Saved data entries
- Opening Delimiter -
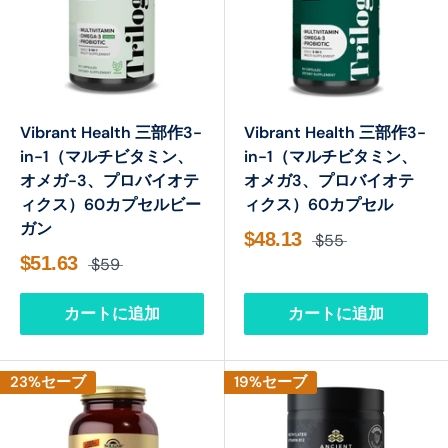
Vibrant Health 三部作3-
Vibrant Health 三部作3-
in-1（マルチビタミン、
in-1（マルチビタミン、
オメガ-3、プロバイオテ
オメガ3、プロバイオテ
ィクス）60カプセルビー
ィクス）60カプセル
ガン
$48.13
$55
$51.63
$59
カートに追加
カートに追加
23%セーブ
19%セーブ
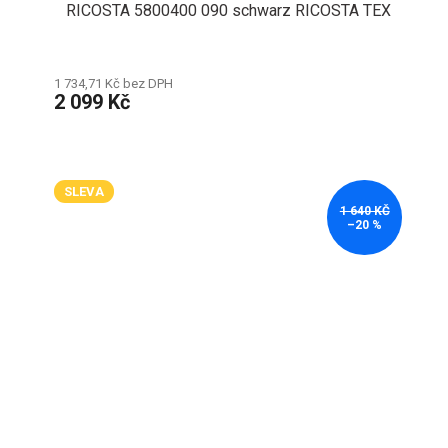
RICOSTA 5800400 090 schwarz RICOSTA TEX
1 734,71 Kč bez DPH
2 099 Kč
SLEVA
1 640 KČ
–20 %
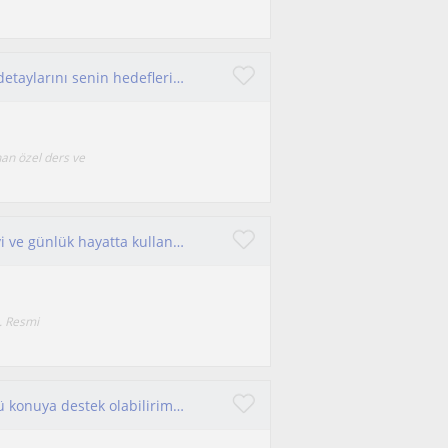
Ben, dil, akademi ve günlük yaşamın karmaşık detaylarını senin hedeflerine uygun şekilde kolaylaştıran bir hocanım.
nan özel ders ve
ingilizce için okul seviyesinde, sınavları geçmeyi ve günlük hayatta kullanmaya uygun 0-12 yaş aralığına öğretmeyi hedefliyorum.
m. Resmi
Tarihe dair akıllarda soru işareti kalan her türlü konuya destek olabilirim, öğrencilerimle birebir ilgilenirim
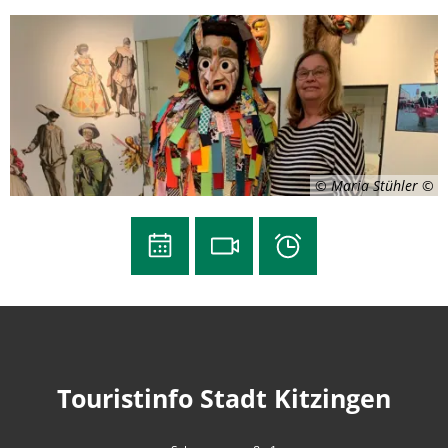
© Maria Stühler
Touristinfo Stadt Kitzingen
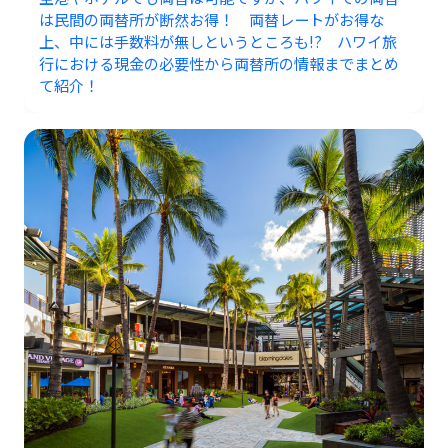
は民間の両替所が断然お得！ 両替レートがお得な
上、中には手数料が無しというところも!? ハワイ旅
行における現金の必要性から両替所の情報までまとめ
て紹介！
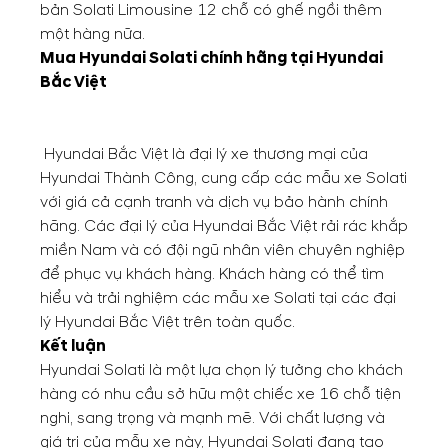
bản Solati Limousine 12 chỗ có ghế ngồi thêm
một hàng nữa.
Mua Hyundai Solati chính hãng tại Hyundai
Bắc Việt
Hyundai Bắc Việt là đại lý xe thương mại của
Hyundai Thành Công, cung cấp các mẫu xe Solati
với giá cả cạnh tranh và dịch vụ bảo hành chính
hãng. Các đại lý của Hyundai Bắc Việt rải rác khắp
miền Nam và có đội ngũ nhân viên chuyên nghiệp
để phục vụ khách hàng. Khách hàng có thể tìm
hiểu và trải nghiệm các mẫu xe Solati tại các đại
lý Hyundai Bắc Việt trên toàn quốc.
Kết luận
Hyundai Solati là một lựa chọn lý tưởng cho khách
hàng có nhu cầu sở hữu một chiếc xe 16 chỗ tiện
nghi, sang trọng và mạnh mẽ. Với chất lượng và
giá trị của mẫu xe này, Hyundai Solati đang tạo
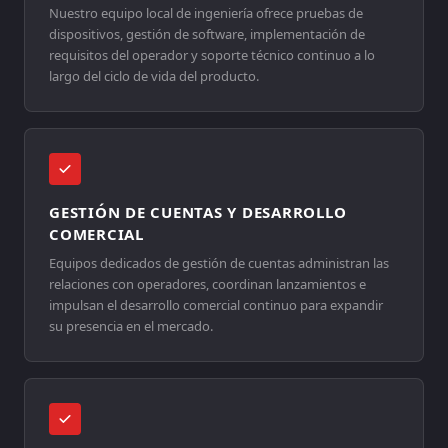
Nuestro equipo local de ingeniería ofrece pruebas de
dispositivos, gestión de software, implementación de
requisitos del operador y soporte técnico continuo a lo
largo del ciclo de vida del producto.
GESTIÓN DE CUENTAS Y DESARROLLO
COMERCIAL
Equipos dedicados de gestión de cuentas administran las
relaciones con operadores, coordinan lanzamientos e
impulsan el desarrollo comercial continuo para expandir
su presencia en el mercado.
- Closing Delimiter -
- Opening Delimiter -
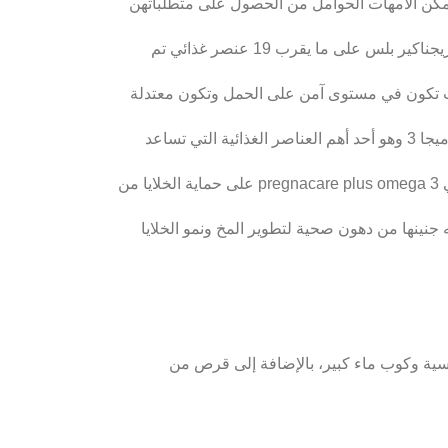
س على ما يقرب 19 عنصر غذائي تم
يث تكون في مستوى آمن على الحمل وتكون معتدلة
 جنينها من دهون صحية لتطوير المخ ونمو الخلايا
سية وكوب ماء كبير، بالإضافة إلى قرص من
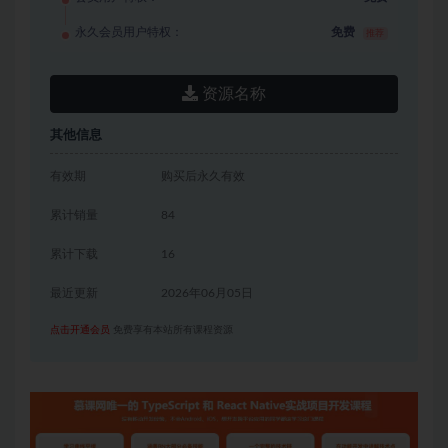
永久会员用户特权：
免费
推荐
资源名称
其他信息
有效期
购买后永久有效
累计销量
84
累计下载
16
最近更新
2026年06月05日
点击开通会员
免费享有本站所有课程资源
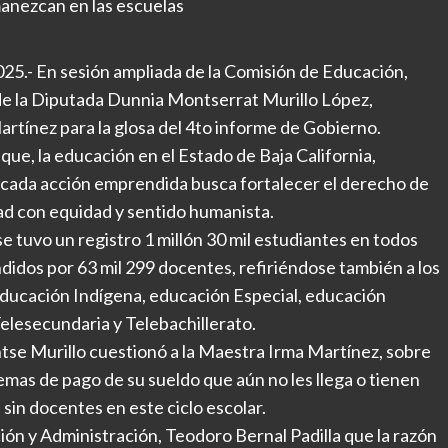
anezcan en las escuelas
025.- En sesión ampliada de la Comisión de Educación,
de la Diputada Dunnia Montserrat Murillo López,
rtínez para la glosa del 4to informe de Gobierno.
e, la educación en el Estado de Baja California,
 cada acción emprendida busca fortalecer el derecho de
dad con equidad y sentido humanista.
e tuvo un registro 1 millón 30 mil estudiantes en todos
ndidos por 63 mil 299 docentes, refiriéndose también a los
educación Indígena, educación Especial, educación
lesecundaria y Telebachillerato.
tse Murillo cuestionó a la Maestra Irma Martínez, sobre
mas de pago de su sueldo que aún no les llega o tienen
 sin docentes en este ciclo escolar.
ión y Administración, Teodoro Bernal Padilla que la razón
- Closing Delimiter -
- Opening Delimiter -
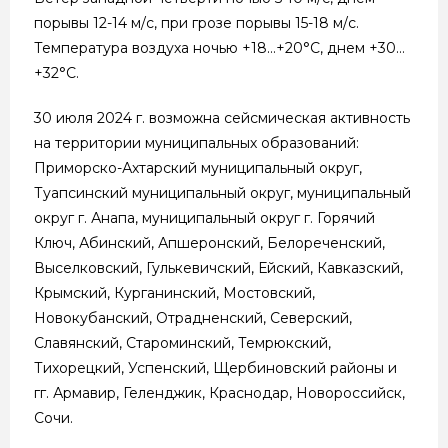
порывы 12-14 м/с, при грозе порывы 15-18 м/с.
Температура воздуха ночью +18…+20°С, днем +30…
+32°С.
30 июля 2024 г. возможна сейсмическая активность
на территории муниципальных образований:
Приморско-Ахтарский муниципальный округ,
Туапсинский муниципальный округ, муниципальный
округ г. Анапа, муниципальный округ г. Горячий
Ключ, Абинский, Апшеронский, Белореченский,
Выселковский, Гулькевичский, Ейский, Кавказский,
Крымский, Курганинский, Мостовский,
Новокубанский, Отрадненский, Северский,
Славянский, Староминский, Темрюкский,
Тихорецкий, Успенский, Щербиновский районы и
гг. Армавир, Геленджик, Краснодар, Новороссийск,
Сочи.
- Closing Delimiter -
Instructions to follow
Swap each "docentes" for "maestros" in the lines from the one with "anezcan en las escuelas" through the one with "ión y Administración, Teodoro", and write out only those lines with nothing else changed.

Response
anezcan en las escuelas
025.- En sesión ampliada de la Comisión de Educación,
de la Diputada Dunnia Montserrat Murillo López,
rtínez para la glosa del 4to informe de Gobierno.
e, la educación en el Estado de Baja California,
 cada acción emprendida busca fortalecer el derecho de
dad con equidad y sentido humanista.
e tuvo un registro 1 millón 30 mil estudiantes en todos
ndidos por 63 mil 299 maestros, refiriéndose también a los
educación Indígena, educación Especial, educación
lesecundaria y Telebachillerato.
tse Murillo cuestionó a la Maestra Irma Martínez, sobre
mas de pago de su sueldo que aún no les llega o tienen
 sin maestros en este ciclo escolar.
ión y Administración, Teodoro Bernal Padilla que la razón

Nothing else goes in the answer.